Extrait |
************
Mieux vaut une soirée pizza - bières
Encore un énième film post-Bridget Jones sur le célibat, avec son lot de déprimes chocolatées, de soirées speed-dating et de bisous à la fin. Un de plus. Un de trop.
Triste réalité que celle des intermittents. Quand on les voit débarquer en pleine cérémonie des César, on se dit qu'ils commencent à nous courir sur le haricot. Mais avec du recul, on les comprend. Car c'est, dans le meilleur des cas, sans doute l'un d'eux, sous-payé, désabusé, qui a dû réaliser Célibataires. Au pire, c'est un adolescent décérébré qui, entre un épisode de Sous le soleil et un coca sans bulle, a joué avec la caméra que lui a offert grand-mamy pour ses étrennes. En tout cas, surement pas Jean-Michel Werner. Toutes les dix minutes, on parle de fesses, quand on ne les voit tout simplement pas. C'est vulgaire et grossier, et on en oublie de rire. Célibataires est plein de répliques creuses qui ont autant d'intérêt qu'un épluche-poireaux triple-lames et qui tournent généralement autour du sexe, du sexe et… du sexe. Sans élever le débat sur le sujet. Sans oublier le lot obligatoire de réflexions pseudo-philosophiques ras-les-pâquerettes sur la vie de couple et la crise du trentenaire.
************
Travail demandé | Reprenez la critique du film Célibataires ci-dessus à la suite de sa dernière phrase, en conservant le même ton.
************
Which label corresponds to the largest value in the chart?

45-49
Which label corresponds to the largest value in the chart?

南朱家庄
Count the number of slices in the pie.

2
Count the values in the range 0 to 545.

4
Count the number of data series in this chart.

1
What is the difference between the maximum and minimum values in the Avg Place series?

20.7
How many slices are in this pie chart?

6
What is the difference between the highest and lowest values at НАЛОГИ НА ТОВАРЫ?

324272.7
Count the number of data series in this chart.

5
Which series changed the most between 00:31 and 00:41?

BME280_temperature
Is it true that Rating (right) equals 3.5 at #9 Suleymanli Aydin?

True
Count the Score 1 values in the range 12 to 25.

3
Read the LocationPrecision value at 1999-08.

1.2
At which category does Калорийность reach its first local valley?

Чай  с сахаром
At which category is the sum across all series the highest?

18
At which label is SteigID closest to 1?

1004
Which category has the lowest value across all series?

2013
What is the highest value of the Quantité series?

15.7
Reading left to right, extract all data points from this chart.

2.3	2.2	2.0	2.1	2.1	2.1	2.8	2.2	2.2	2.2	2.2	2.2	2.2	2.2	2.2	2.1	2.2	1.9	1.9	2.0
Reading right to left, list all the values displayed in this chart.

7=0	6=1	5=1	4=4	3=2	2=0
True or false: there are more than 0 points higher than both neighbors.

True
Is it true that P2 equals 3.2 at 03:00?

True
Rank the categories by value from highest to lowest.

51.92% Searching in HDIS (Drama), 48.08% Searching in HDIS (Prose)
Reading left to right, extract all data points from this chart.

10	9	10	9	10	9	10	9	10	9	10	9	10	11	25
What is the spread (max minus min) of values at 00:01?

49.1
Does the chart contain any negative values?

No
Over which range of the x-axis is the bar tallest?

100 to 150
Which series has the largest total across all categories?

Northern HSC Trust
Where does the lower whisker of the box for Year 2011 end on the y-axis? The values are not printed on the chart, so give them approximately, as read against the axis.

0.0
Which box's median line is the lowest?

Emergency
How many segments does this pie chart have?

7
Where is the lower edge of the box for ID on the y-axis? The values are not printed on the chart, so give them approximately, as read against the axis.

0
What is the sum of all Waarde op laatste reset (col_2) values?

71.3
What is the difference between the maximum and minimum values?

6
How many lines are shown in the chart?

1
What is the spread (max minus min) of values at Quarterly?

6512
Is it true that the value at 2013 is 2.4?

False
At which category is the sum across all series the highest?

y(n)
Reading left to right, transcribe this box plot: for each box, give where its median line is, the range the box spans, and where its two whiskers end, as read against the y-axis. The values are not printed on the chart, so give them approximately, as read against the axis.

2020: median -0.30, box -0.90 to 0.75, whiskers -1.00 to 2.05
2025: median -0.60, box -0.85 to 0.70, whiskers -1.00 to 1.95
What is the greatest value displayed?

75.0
************
Réponse proposée |
Déconcertant par son manque d'intérêt
Les acteurs sont aussi risibles qu'un premier casting de la Nouvelle star, et pas dans le bon sens. Que Guillaume Depardieu arrête le cinéma. Quant à Cartouche, qui fait ses premiers pas sur grand écran, on souhaite que ce soient aussi les derniers. Quand on ne sait pas marcher et qu'on sait qu'on va se vautrer, on n'essaye même pas.
Le tout est filmé avec les pieds par un cul-de jatte, dans une série de plans confus qui tournent au neuneu quand, voulant filmer une scène d'amour, il se contente d'une succession de plans fixes en fondu sur une musique d'un crooner américain. Inutile d'approfondir sur la bande-son, avant de paraître trop désagréable. Un mot peut-être sur la voix-off de Guillaume Depardieu, censée représenter ses pensées, déconcertante par son manque d'intérêt. Non, finalement, passons.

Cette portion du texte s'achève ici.